No one told us back then that the holiday was traif…that our people were prohibited from celebrating it. No one, not even our father (who art in heaven), a gent steadfast in Jewish practice, ever shared that in fact, our Halloween was in March… and called Purim. (Ed. Note 1: Our Dad would have told us but he was at a lodge meeting from 1955 to 1959).
Trick-or-treating was two nights back then. “Beggars’ Night” they called it — that street trek the night before. (And so it was that in grade school days we’d be ringing bells on Erev Halloween.
Growing up on the mean streets of South Euclid, Hal and I reveled in such joys as dressing up. Simpler times, they were…with simpler needs. Our household claimed a baseball glove for each guy, one bat and ball to share, and innocence. As for board games, it was checkers (with a chess board on the back for the likes of Mark Gelfand), Chutes And Ladders, and always Monopoly.
No frills for us— just thrills.
And so it was too with Halloween. I don’t know how many years we actually walked it, but I can assure one thing: both of us wore the same costume each and every year. (Ed.Note 2: I was a ferocious lion and Hal was a clown with a big nose. Ironic, I’d say).

-- Data excerpts --
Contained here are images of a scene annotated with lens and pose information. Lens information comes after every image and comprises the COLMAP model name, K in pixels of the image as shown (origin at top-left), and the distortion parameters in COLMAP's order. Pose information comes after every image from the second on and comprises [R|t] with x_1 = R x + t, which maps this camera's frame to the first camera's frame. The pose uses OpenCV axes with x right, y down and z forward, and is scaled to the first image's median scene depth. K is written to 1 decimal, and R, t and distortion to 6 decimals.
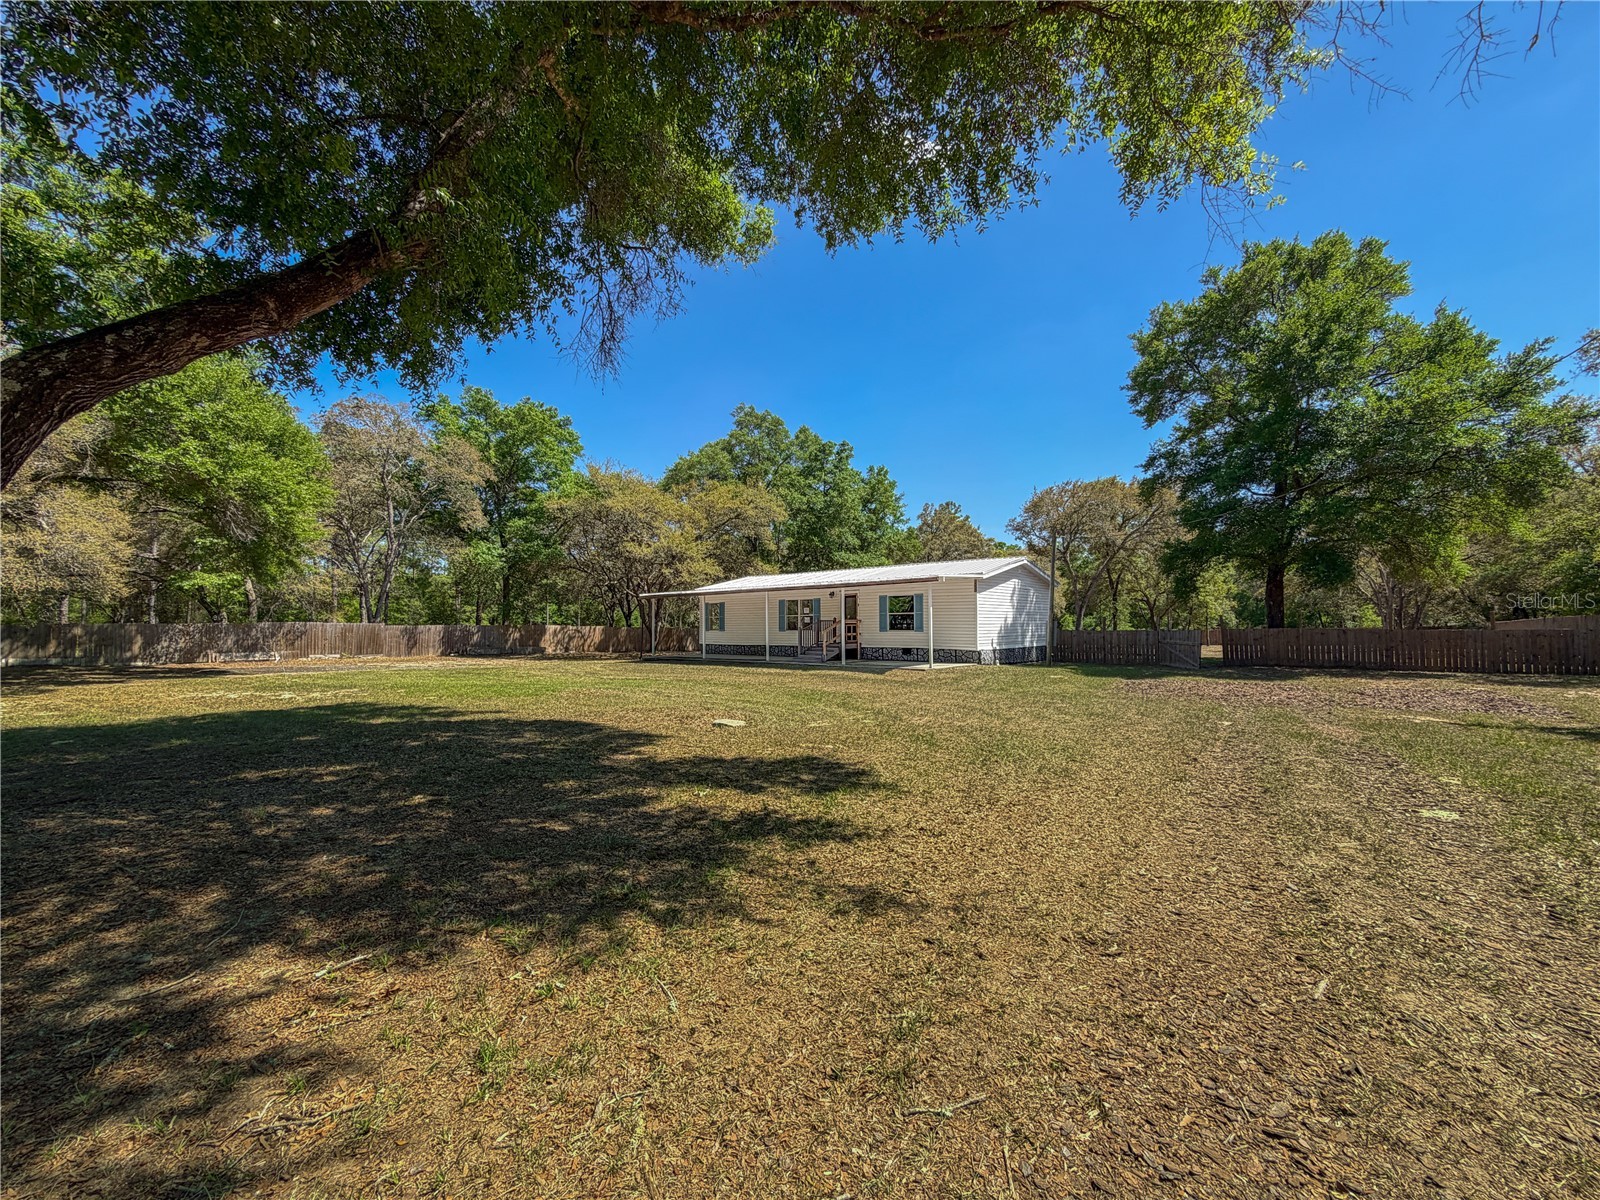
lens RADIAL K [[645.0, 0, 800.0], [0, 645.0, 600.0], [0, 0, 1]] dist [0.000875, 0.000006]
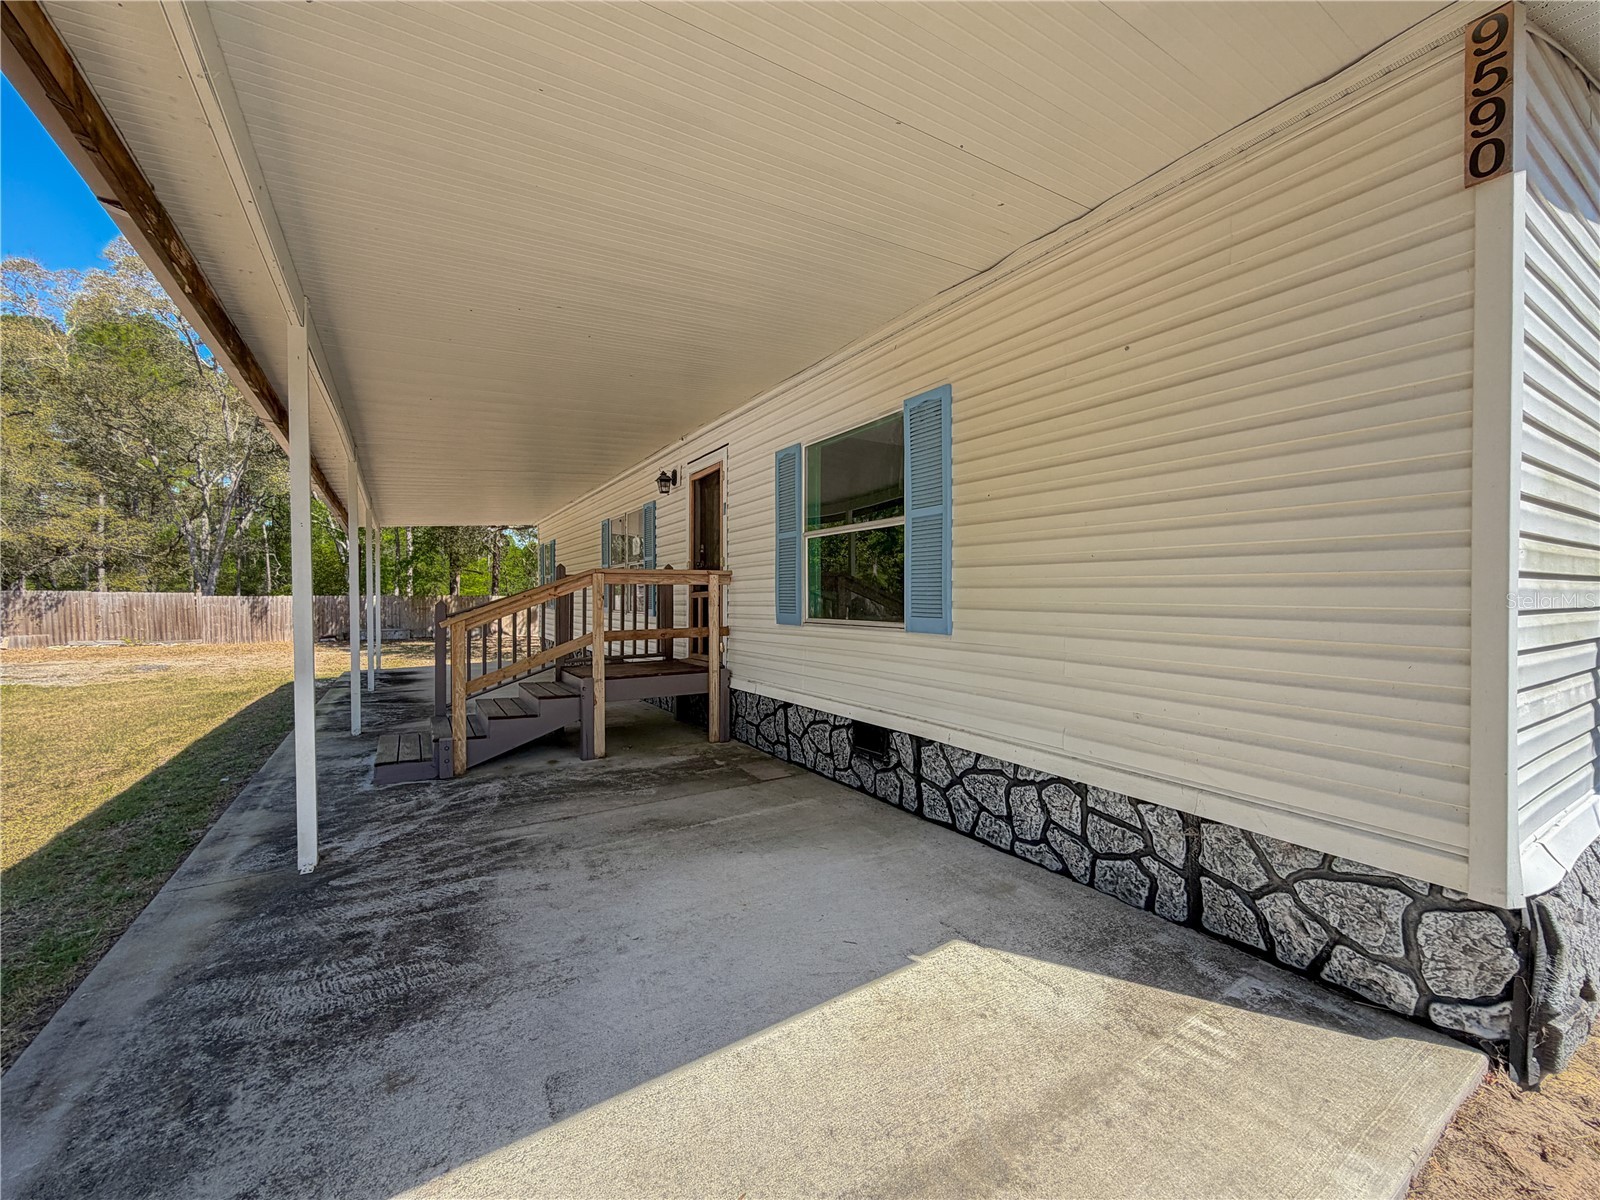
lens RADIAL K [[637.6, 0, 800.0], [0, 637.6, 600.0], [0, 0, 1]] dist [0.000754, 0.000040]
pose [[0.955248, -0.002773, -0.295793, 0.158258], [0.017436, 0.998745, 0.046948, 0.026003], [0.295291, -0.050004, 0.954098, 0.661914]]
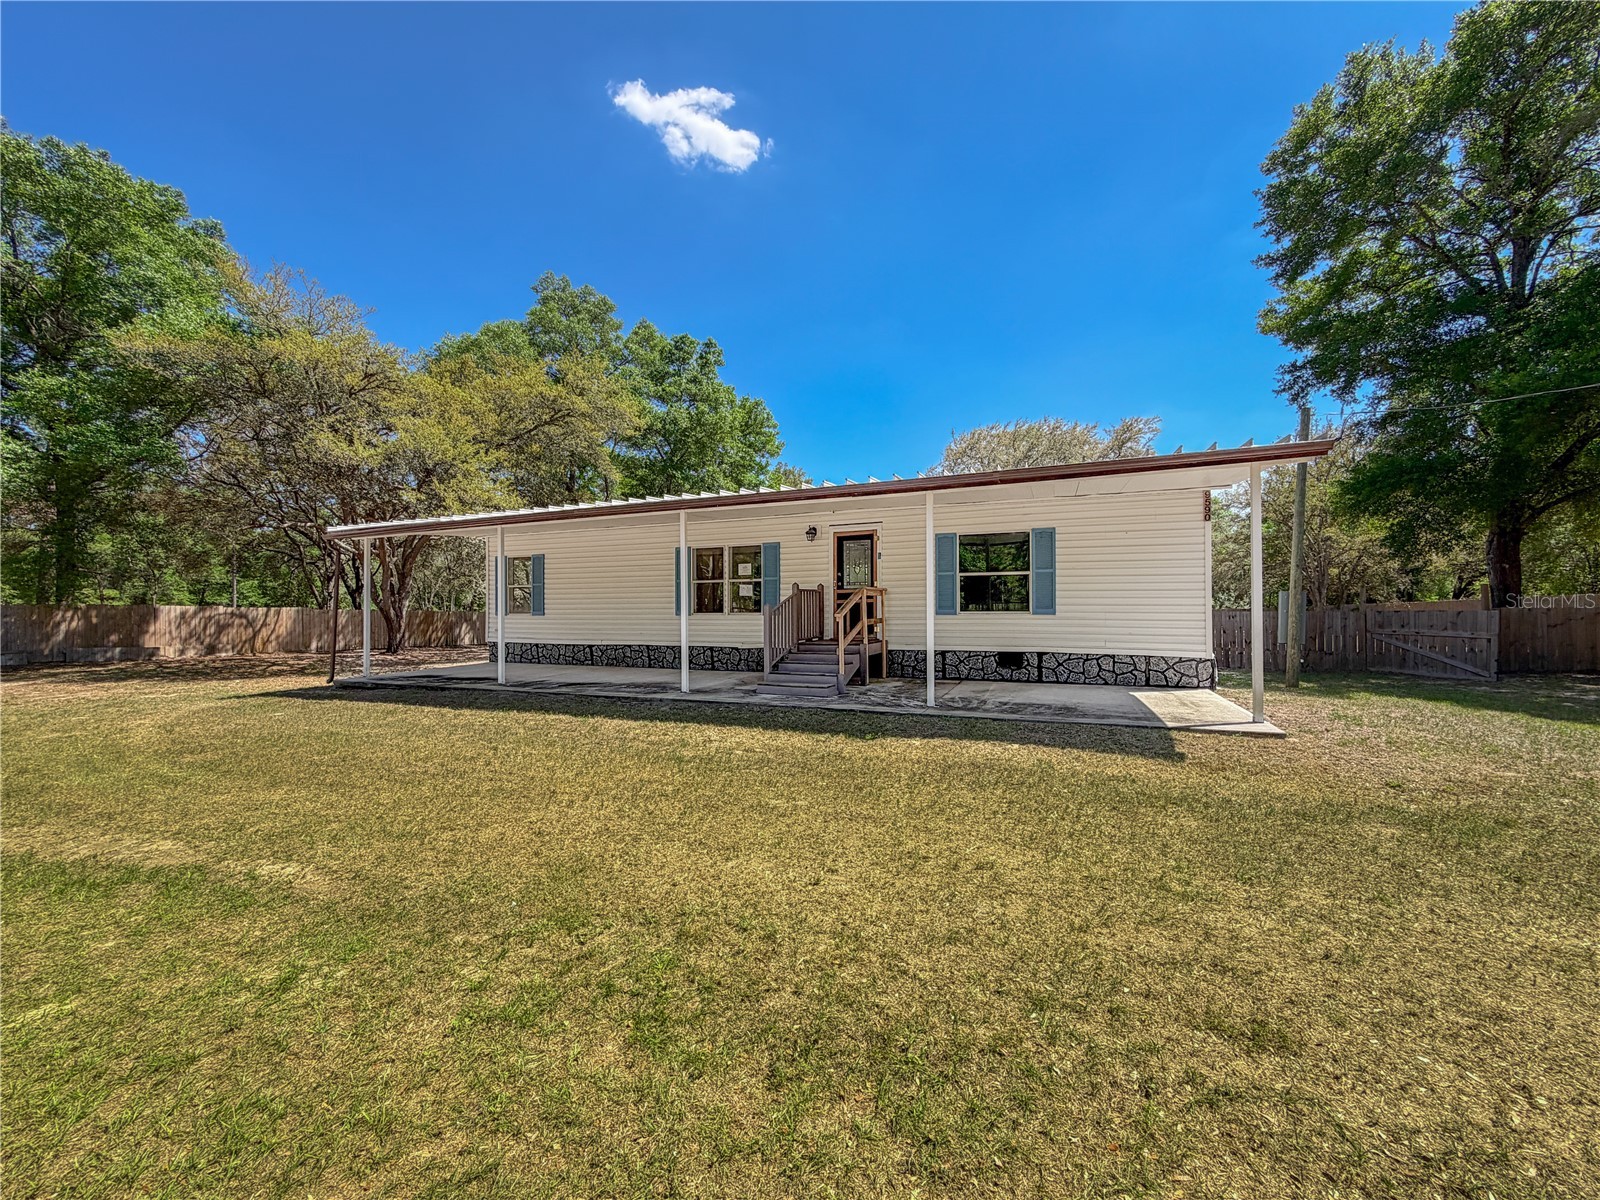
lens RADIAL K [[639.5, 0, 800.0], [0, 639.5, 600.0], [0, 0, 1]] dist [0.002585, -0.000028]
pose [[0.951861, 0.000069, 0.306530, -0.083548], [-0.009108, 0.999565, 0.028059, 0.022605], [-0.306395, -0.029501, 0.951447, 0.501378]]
--
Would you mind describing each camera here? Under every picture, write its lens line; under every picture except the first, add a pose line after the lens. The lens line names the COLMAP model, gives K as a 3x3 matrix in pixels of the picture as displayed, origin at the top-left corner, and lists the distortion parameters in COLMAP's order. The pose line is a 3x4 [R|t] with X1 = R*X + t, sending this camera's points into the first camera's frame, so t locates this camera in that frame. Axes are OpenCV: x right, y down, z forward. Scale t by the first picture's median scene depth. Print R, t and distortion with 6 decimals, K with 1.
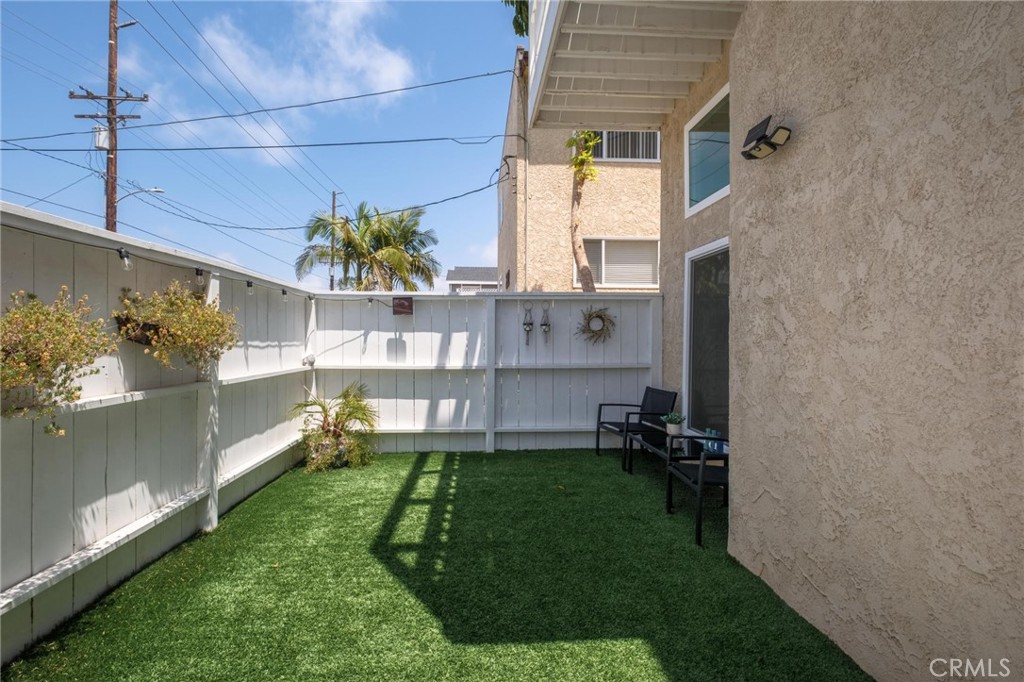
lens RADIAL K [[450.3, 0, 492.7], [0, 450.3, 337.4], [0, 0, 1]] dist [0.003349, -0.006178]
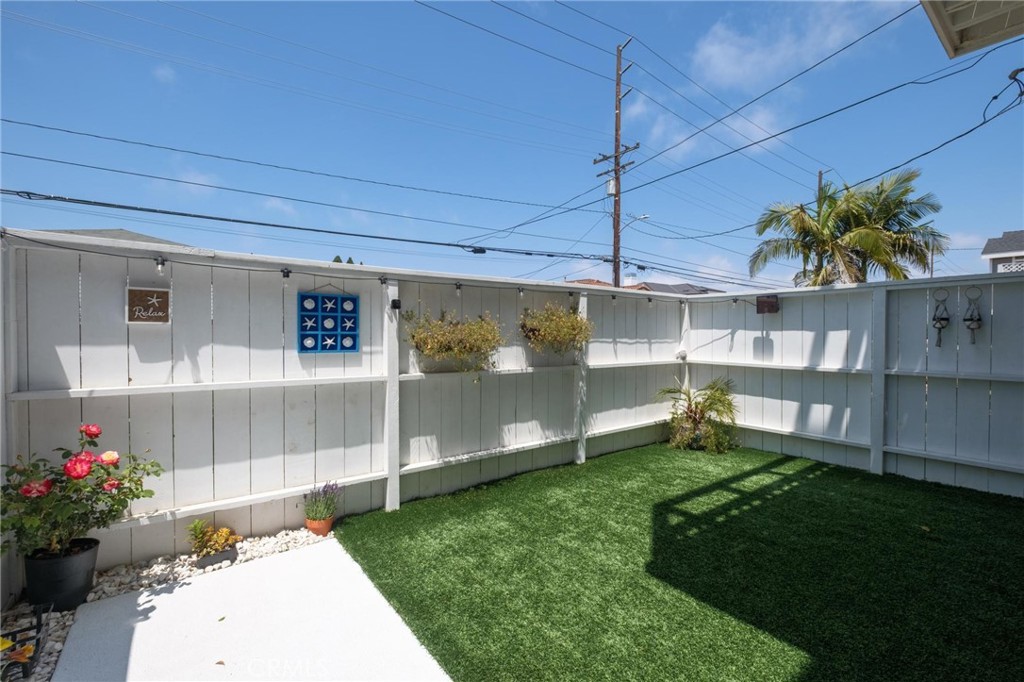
--
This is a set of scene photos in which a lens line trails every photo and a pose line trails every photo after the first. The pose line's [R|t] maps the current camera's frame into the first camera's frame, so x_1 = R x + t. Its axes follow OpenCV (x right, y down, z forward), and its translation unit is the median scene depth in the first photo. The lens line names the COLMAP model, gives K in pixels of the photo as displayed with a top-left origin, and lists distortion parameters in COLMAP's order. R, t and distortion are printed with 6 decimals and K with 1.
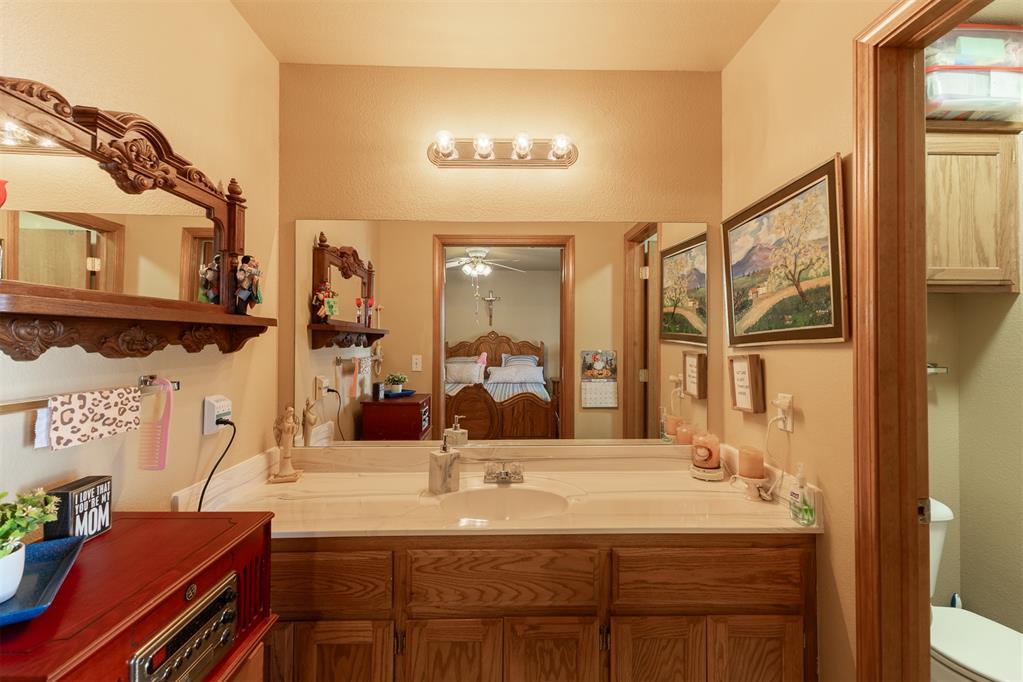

-- Prompt A --
In the Halloween piece, what costume did Hal wear every year?
-- Prompt B --
Please write out the passage of the Halloween piece that begins at the words "Trick-or-treating was two" and stops after "us— just thrills.".

-- Exercise solution A --
A clown with a big nose.

-- Exercise solution B --
Trick-or-treating was two nights back then. “Beggars’ Night” they called it — that street trek the night before. (And so it was that in grade school days we’d be ringing bells on Erev Halloween.
Growing up on the mean streets of South Euclid, Hal and I reveled in such joys as dressing up. Simpler times, they were…with simpler needs. Our household claimed a baseball glove for each guy, one bat and ball to share, and innocence. As for board games, it was checkers (with a chess board on the back for the likes of Mark Gelfand), Chutes And Ladders, and always Monopoly.
No frills for us— just thrills.